🤖 AI Summary
This study addresses the limited accuracy of the conventional Charlson Comorbidity Index (CCI) in predicting 10-year non-cancer mortality risk following radical prostatectomy among contemporary prostate cancer patients, which compromises clinical decision-making. Leveraging a single-center retrospective cohort, the authors propose a novel, interpretable, and parsimonious prostate cancer–specific comorbidity index developed through a data-driven approach that integrates symbolic regression with swarm intelligence optimization techniques—including genetic algorithms, FST-PSO, SLIM, and genetic programming.
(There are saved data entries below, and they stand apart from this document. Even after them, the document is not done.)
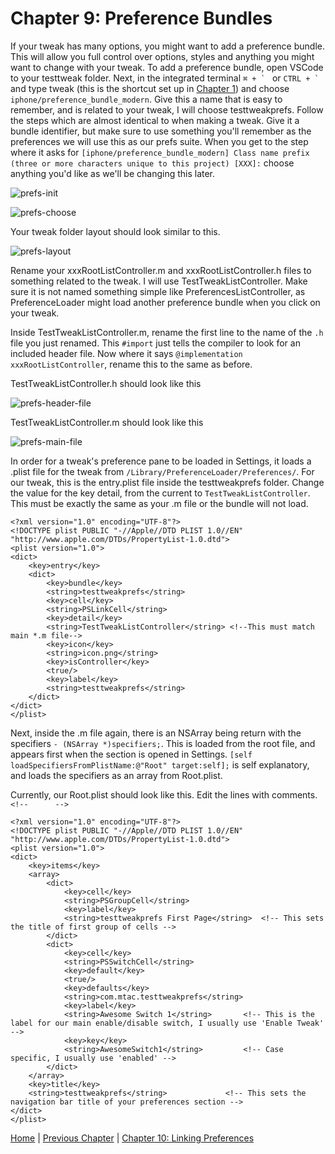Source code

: # Chapter 9: Preference Bundles

If your tweak has many options, you might want to add a preference bundle. This will allow you full control over options, styles and anything you might want to change with your tweak. To add a preference bundle, open VSCode to your testtweak folder. Next, in the integrated terminal ```⌘ + ` ``` or ```CTRL + ` ``` and type tweak (this is the shortcut set up in [Chapter 1](https://github.com/MTACS/TweakGuide/blob/master/chapters/1.md)) and choose ```iphone/preference_bundle_modern```. Give this a name that is easy to remember, and is related to your tweak, I will choose testtweakprefs. Follow the steps which are almost identical to when making a tweak. Give it a bundle identifier, but make sure to use something you'll remember as the preferences we will use this as our prefs suite. When you get to the step where it asks for ```[iphone/preference_bundle_modern] Class name prefix (three or more characters unique to this project) [XXX]:``` choose anything you'd like as we'll be changing this later.

![prefs-init](https://github.com/MTACS/TweakGuide/blob/master/images/prefs-init.png)

![prefs-choose](https://github.com/MTACS/TweakGuide/blob/master/images/prefs-choose.png)

Your tweak folder layout should look similar to this.

![prefs-layout](https://github.com/MTACS/TweakGuide/blob/master/images/prefs-layout.png)

Rename your xxxRootListController.m and xxxRootListController.h files to something related to the tweak. I will use TestTweakListController. Make sure it is not named something simple like PreferencesListController, as PreferenceLoader might load another preference bundle when you click on your tweak. 

Inside TestTweakListController.m, rename the first line to the name of the ```.h``` file you just renamed. This ```#import``` just tells the compiler to look for an included header file. Now where it says ```@implementation xxxRootListController```, rename this to the same as before. 

TestTweakListController.h should look like this

![prefs-header-file](https://github.com/MTACS/TweakGuide/blob/master/images/prefs-header-file.png)

TestTweakListController.m should look like this

![prefs-main-file](https://github.com/MTACS/TweakGuide/blob/master/images/prefs-main-file.png)

In order for a tweak's preference pane to be loaded in Settings, it loads a .plist file for the tweak from ```/Library/PreferenceLoader/Preferences/```. For our tweak, this is the entry.plist file inside the testtweakprefs folder. Change the value for the key detail, from the current to ```TestTweakListController```. This must be exactly the same as your .m file or the bundle will not load.

```property-list
<?xml version="1.0" encoding="UTF-8"?>
<!DOCTYPE plist PUBLIC "-//Apple//DTD PLIST 1.0//EN" "http://www.apple.com/DTDs/PropertyList-1.0.dtd">
<plist version="1.0">
<dict>
	<key>entry</key>
	<dict>
		<key>bundle</key>
		<string>testtweakprefs</string>
		<key>cell</key>
		<string>PSLinkCell</string>
		<key>detail</key>
		<string>TestTweakListController</string> <!--This must match main *.m file-->
		<key>icon</key>
		<string>icon.png</string>
		<key>isController</key>
		<true/>
		<key>label</key>
		<string>testtweakprefs</string>
	</dict>
</dict>
</plist>
```

Next, inside the .m file again, there is an NSArray being return with the specifiers ```- (NSArray *)specifiers;```. This is loaded from the root file, and appears first when the section is opened in Settings. ```[self loadSpecifiersFromPlistName:@"Root" target:self];``` is self explanatory, and loads the specifiers as an array from Root.plist.

Currently, our Root.plist should look like this. Edit the lines with comments. ```<!--      -->```

```property-list
<?xml version="1.0" encoding="UTF-8"?>
<!DOCTYPE plist PUBLIC "-//Apple//DTD PLIST 1.0//EN" "http://www.apple.com/DTDs/PropertyList-1.0.dtd">
<plist version="1.0">
<dict>
	<key>items</key>
	<array>
		<dict>
			<key>cell</key>
			<string>PSGroupCell</string>
			<key>label</key>
			<string>testtweakprefs First Page</string>	<!-- This sets the title of first group of cells -->
		</dict>
		<dict>
			<key>cell</key>
			<string>PSSwitchCell</string>
			<key>default</key>
			<true/>
			<key>defaults</key>
			<string>com.mtac.testtweakprefs</string>
			<key>label</key>
			<string>Awesome Switch 1</string>		<!-- This is the label for our main enable/disable switch, I usually use 'Enable Tweak' -->
			<key>key</key>
			<string>AwesomeSwitch1</string>			<!-- Case specific, I usually use 'enabled' -->
		</dict>
	</array>
	<key>title</key>
	<string>testtweakprefs</string>				<!-- This sets the navigation bar title of your preferences section -->
</dict>
</plist>
```

[Home](https://github.com/MTACS/TweakGuide/blob/master/README.md) | [Previous Chapter](https://github.com/MTACS/TweakGuide/blob/master/chapters/8.md) | [Chapter 10: Linking Preferences](https://github.com/MTACS/TweakGuide/blob/master/chapters/10.md)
By incorporating prostate cancer–relevant variables, the new index achieves a concordance index (C-index) up to 0.1 higher than both the original CCI and the Prostate Cancer–specific Charlson Index (PCCI), substantially enhancing long-term survival prediction accuracy and patient selection efficacy.
📝 Abstract
The Charlson Comorbidities Index (CCI) is a weighted additive index widely used to estimate ten-year mortality risk, but its original weights may not reflect contemporary prognoses. This limitation is critical in Prostate Cancer (PCa), where radical treatment is recommended only for patients with a life expectancy of at least ten years. For candidates eligible for Radical Prostatectomy (RP), accurate estimation of ten-year other-cause mortality is essential to balance oncological benefit against competing risks and avoid overtreatment. We propose a data-driven framework to derive a comorbidity index tailored to PCa patients considered for RP. Using a retrospective single-institution cohort, we apply Population-Based Bio-Inspired Algorithms (PBBIAs) to recalibrate comorbidity weights and evolve alternative symbolic formulations optimized for ten-year survival discrimination. We compared six optimization strategies, including symbolic regression approaches based on Genetic Programming (GP), population-based metaheuristics, clinically validated baselines, and survival prediction models. Results show that GA, FST-PSO, and SLIM outperform both the original CCI and the PCCI, particularly when PCa-specific variables are included, improving the Concordance Index by up to 0.1. GPLearn yields compact and interpretable models with competitive performance. Overall, the proposed approach provides an updated and interpretable tool to improve patient selection for RP.